▸ YOUR OBJECTIVE: Set down the data below in full, exactly as it reads, but without the pictures.

▸ DATA SEGMENT:

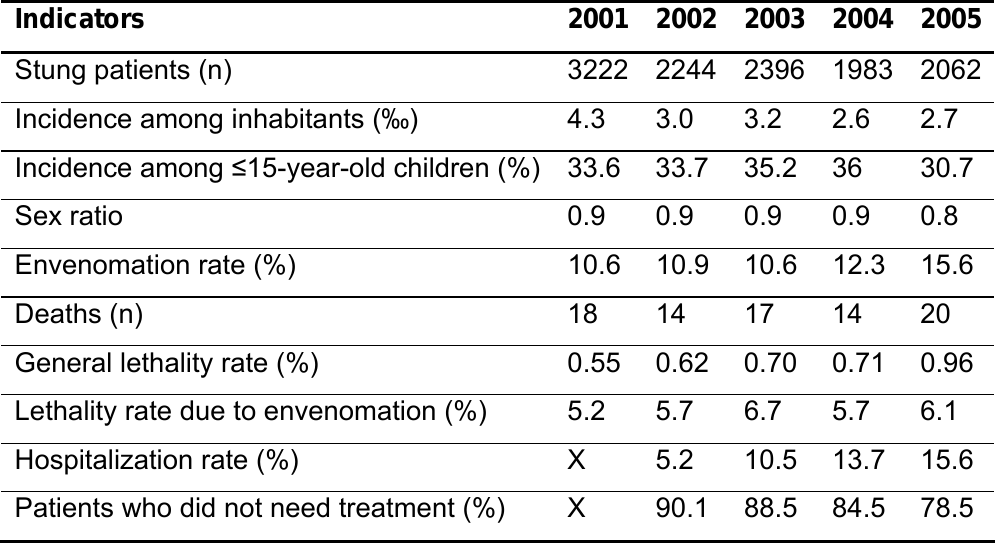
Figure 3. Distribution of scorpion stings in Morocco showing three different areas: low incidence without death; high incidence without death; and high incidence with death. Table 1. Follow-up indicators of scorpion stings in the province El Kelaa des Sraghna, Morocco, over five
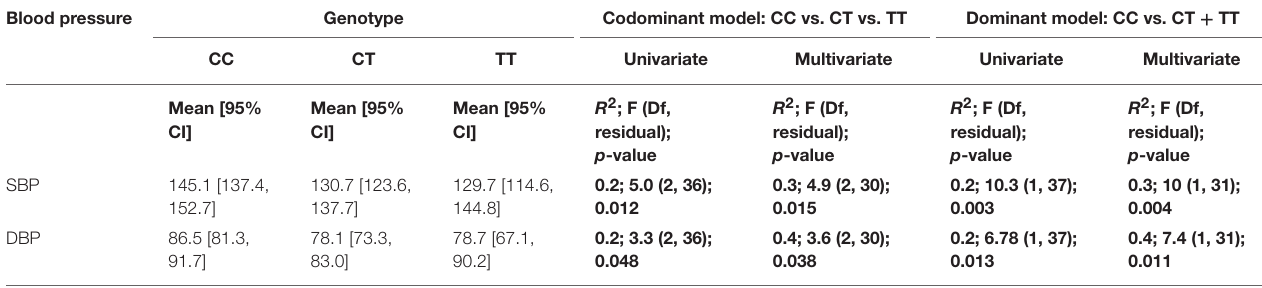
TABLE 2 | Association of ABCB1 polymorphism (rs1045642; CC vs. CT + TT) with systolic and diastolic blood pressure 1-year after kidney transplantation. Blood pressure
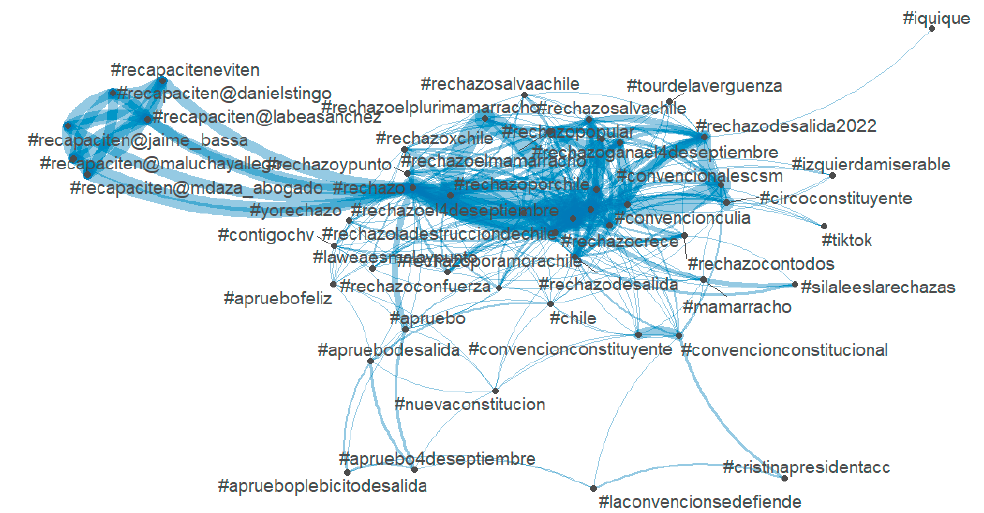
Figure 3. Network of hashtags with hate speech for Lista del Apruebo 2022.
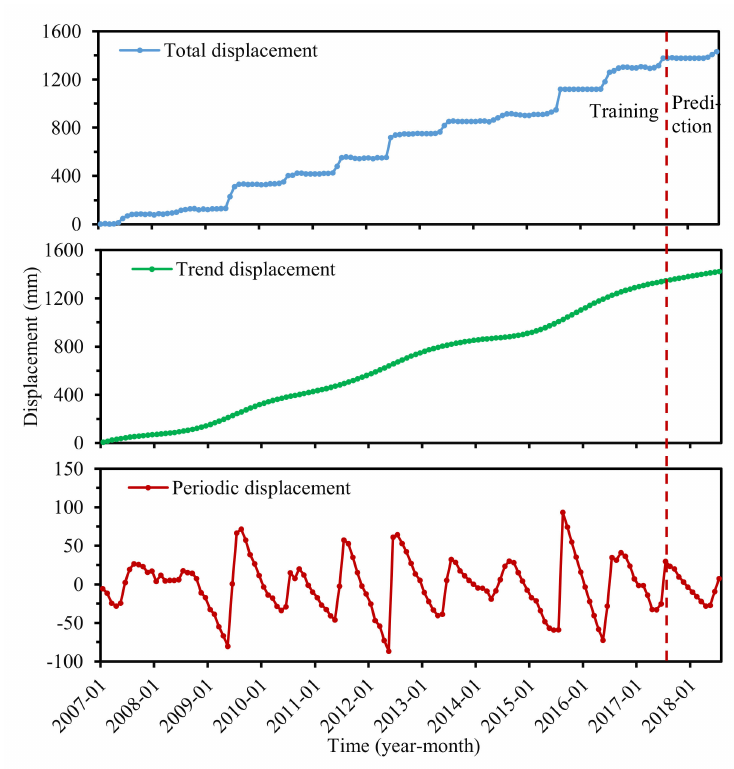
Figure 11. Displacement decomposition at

▸ RESULT:
Figure 3. Distribution of scorpion stings in Morocco showing three different areas: low incidence without death; high incidence without death; and high incidence with death. Table 1. Follow-up indicators of scorpion stings in the province El Kelaa des Sraghna, Morocco, over five
TABLE 2 | Association of ABCB1 polymorphism (rs1045642; CC vs. CT + TT) with systolic and diastolic blood pressure 1-year after kidney transplantation. Blood pressure
Figure 3. Network of hashtags with hate speech for Lista del Apruebo 2022.
Figure 11. Displacement decomposition at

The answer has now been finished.